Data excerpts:
........

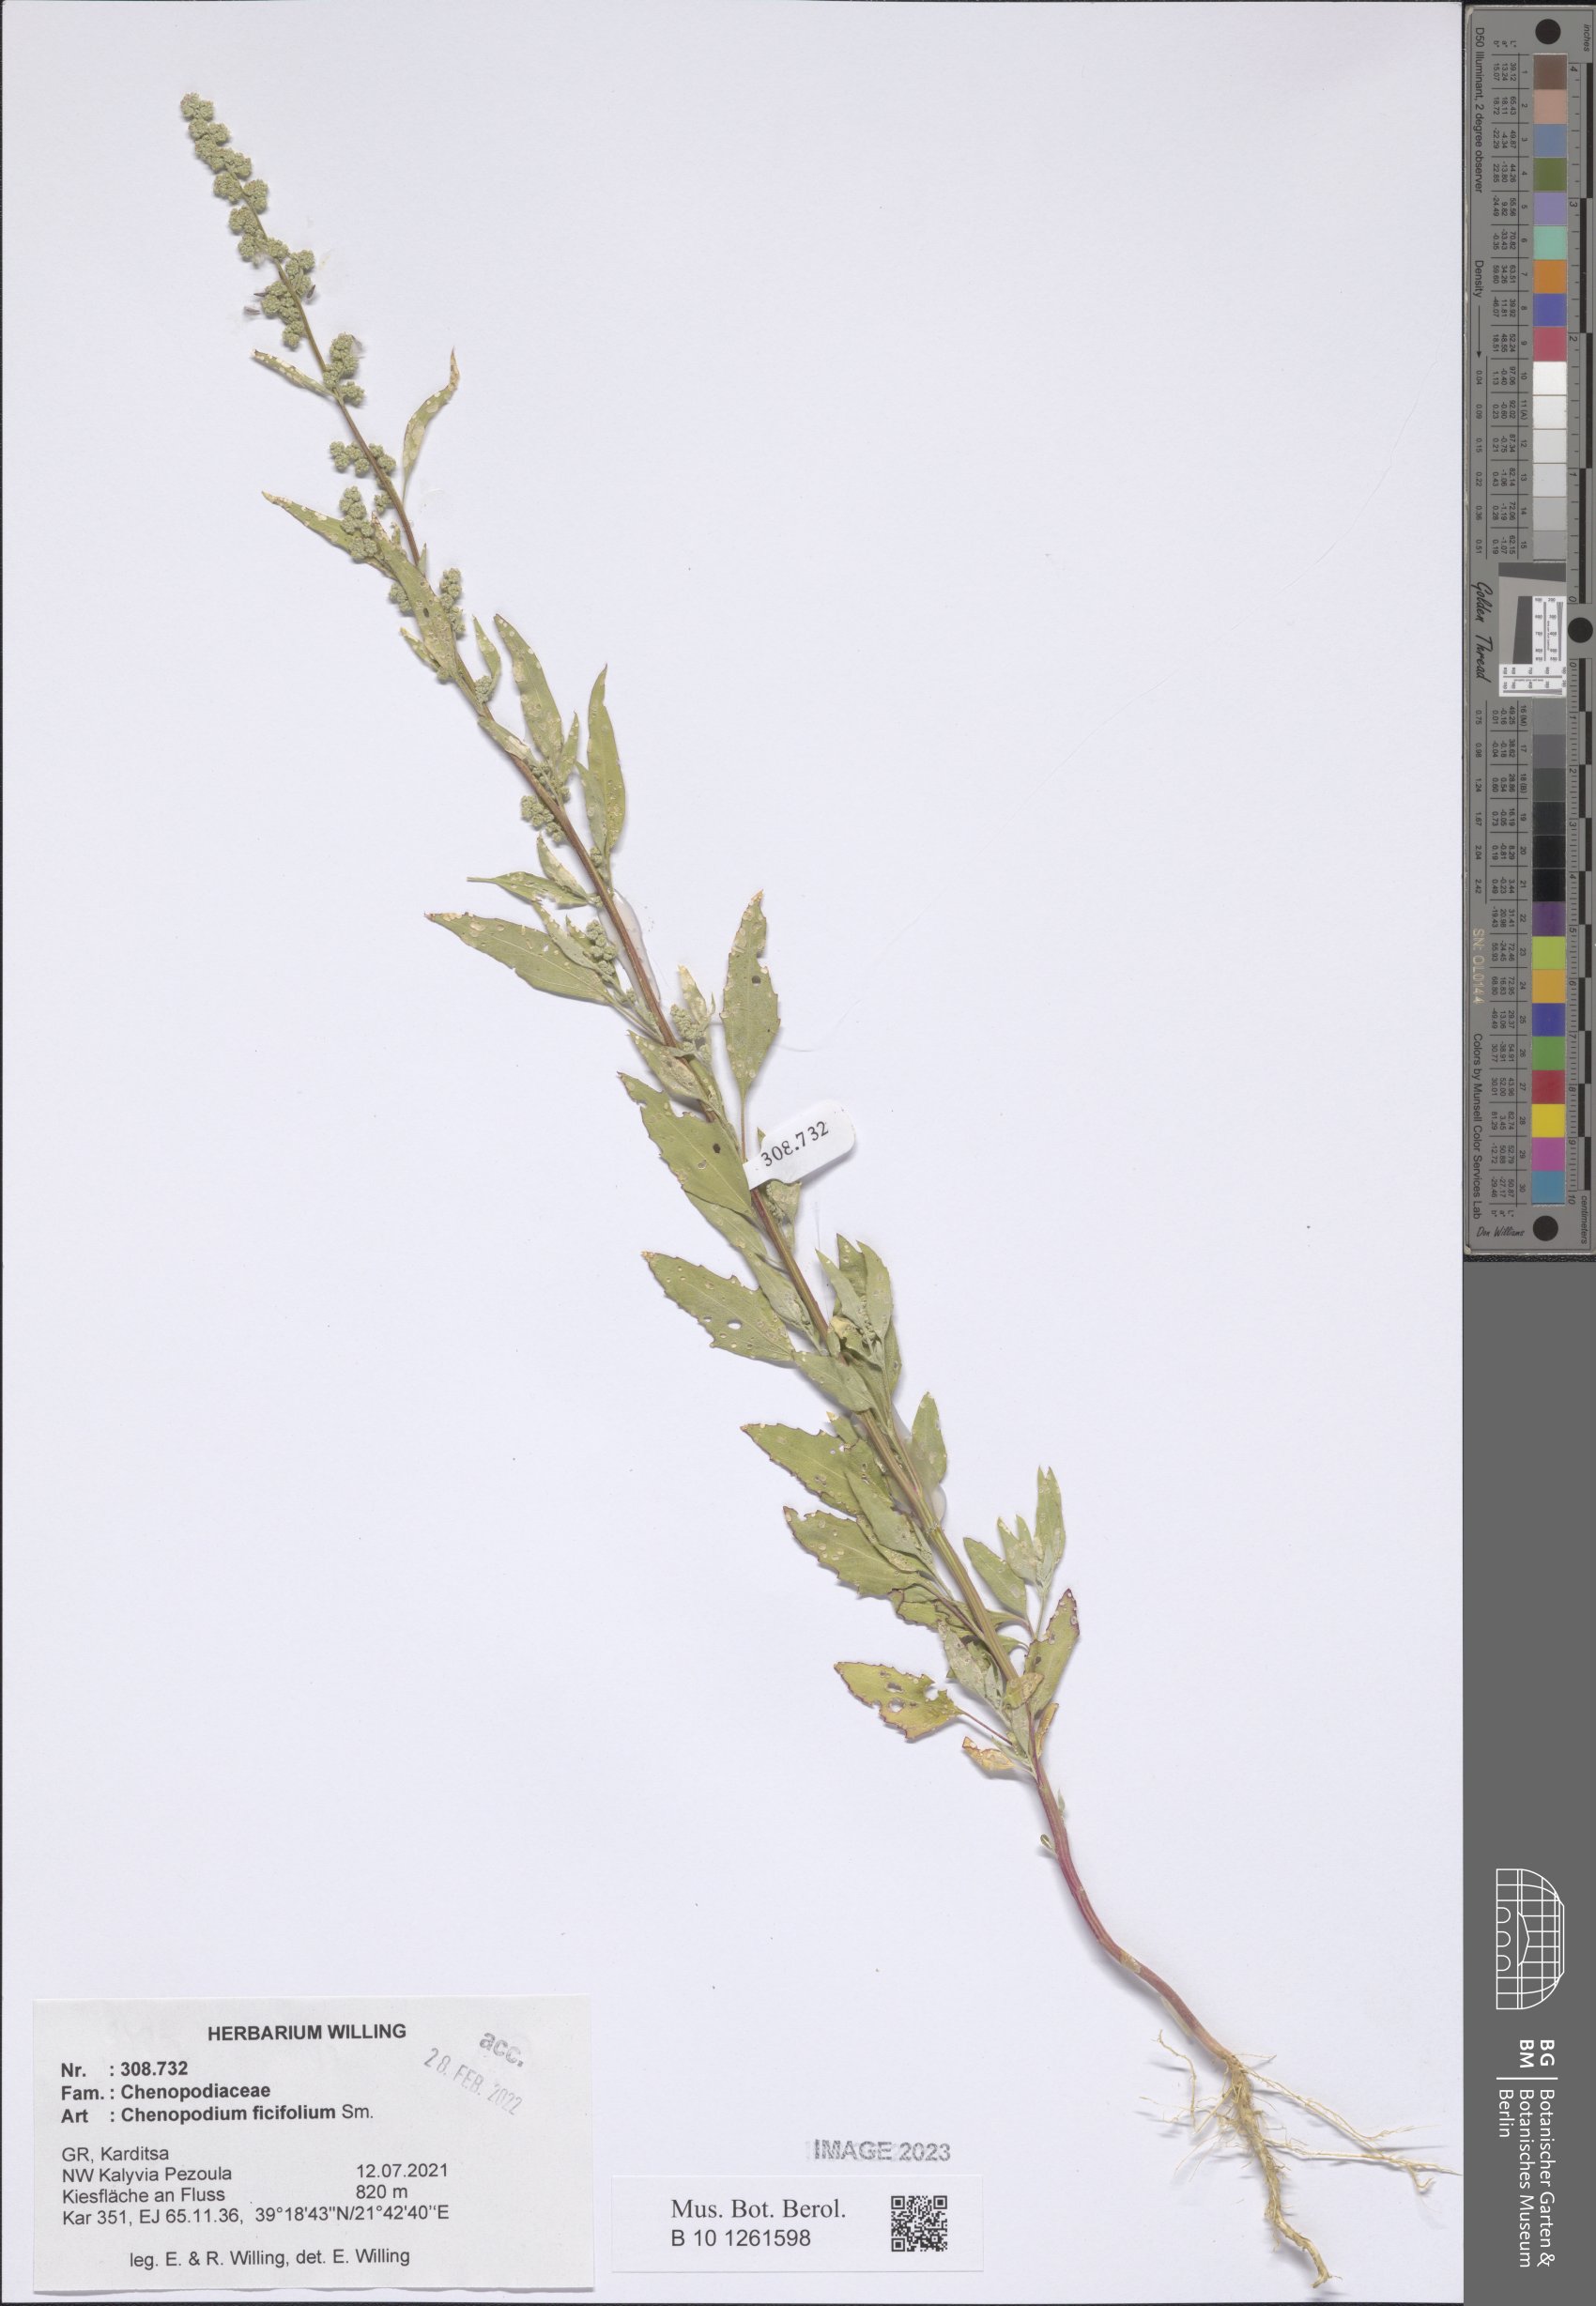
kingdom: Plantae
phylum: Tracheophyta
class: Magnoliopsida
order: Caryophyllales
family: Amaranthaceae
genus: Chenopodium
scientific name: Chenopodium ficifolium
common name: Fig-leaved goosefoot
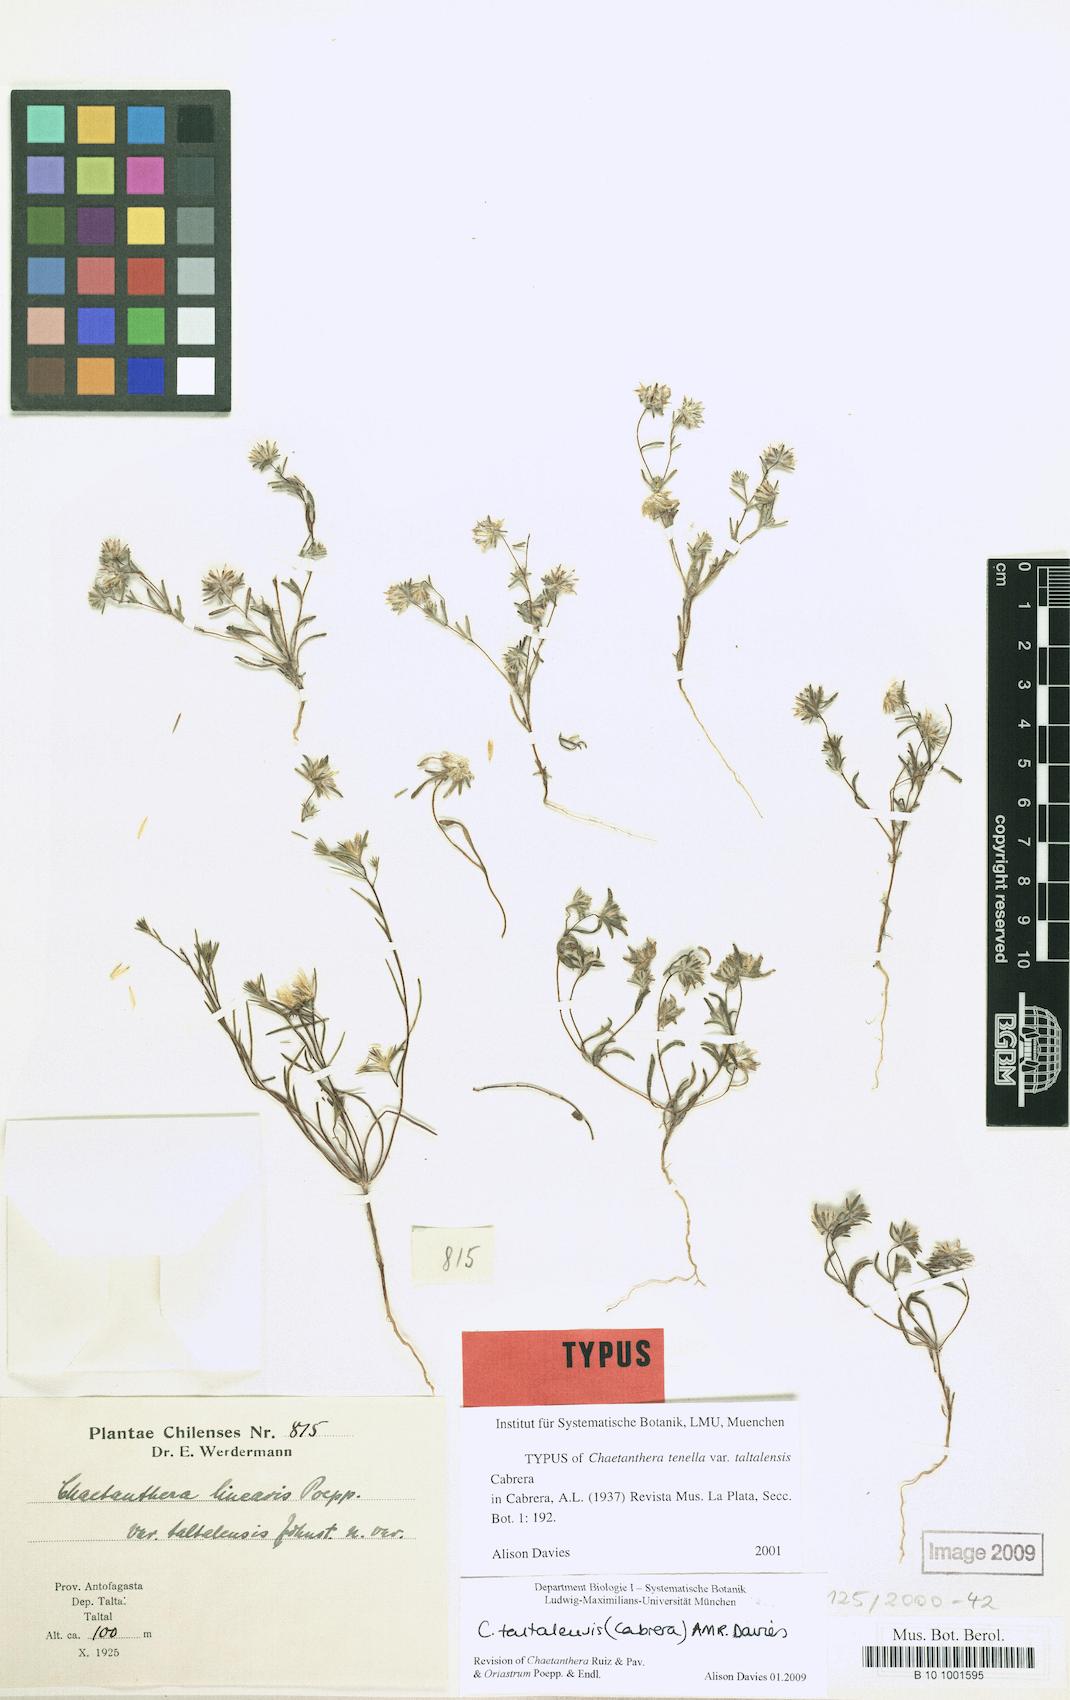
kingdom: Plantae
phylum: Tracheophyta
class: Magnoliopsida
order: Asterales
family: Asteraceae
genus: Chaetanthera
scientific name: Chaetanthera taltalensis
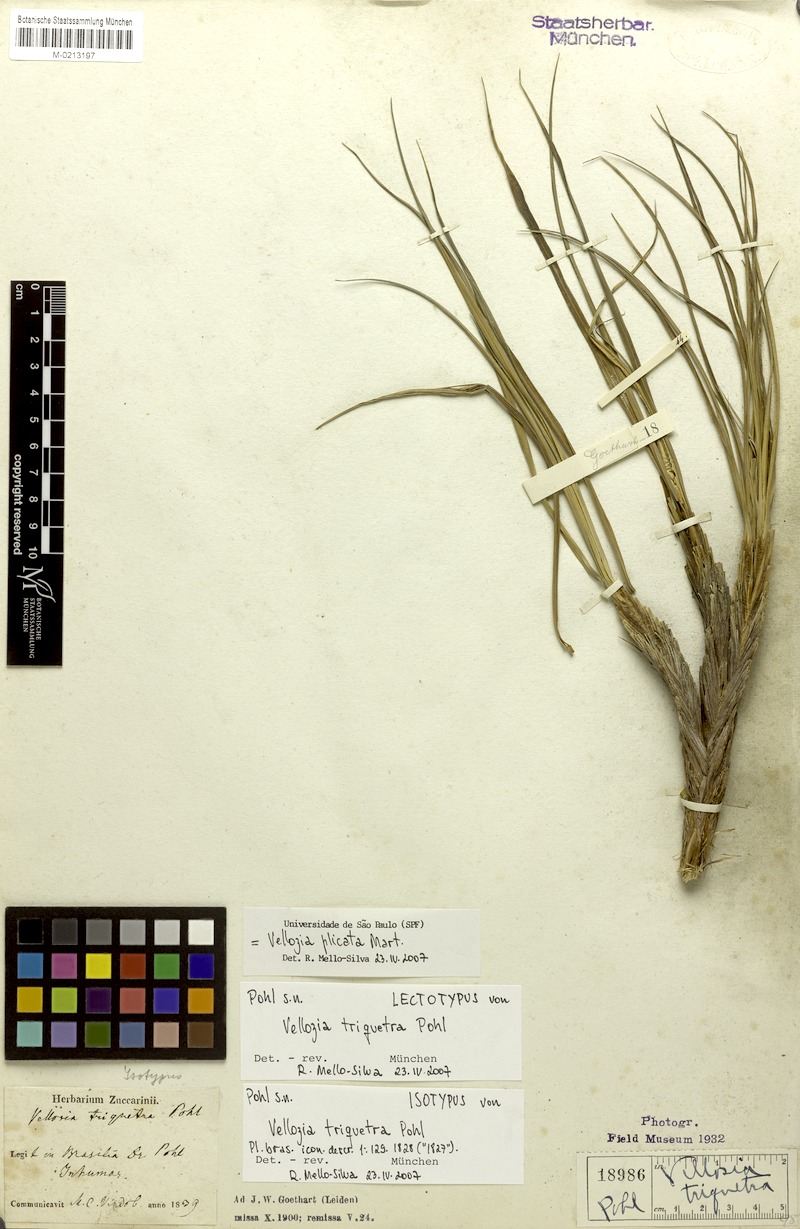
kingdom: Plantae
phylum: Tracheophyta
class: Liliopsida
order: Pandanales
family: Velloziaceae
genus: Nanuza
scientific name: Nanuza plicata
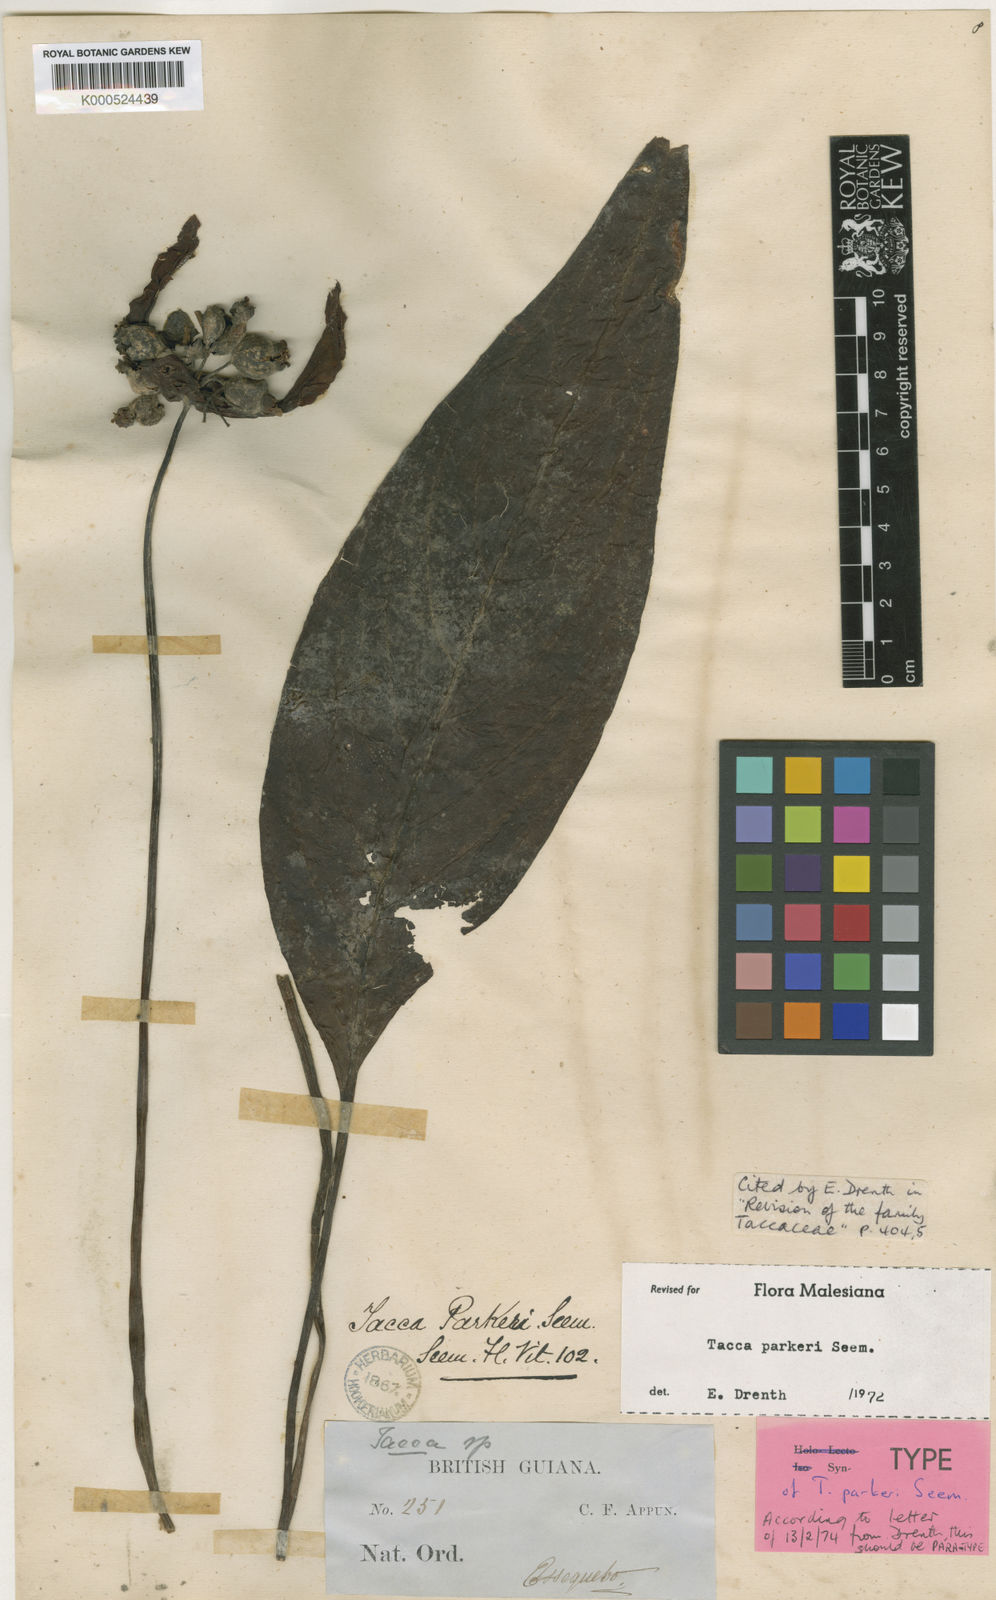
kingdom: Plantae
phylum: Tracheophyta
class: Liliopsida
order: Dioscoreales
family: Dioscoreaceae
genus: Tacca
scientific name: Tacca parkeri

........

Retype all of the lines above word for word, omitting the pictures.

kingdom: Plantae
phylum: Tracheophyta
class: Magnoliopsida
order: Caryophyllales
family: Amaranthaceae
genus: Chenopodium
scientific name: Chenopodium ficifolium
common name: Fig-leaved goosefoot
kingdom: Plantae
phylum: Tracheophyta
class: Magnoliopsida
order: Asterales
family: Asteraceae
genus: Chaetanthera
scientific name: Chaetanthera taltalensis
kingdom: Plantae
phylum: Tracheophyta
class: Liliopsida
order: Pandanales
family: Velloziaceae
genus: Nanuza
scientific name: Nanuza plicata
kingdom: Plantae
phylum: Tracheophyta
class: Liliopsida
order: Dioscoreales
family: Dioscoreaceae
genus: Tacca
scientific name: Tacca parkeri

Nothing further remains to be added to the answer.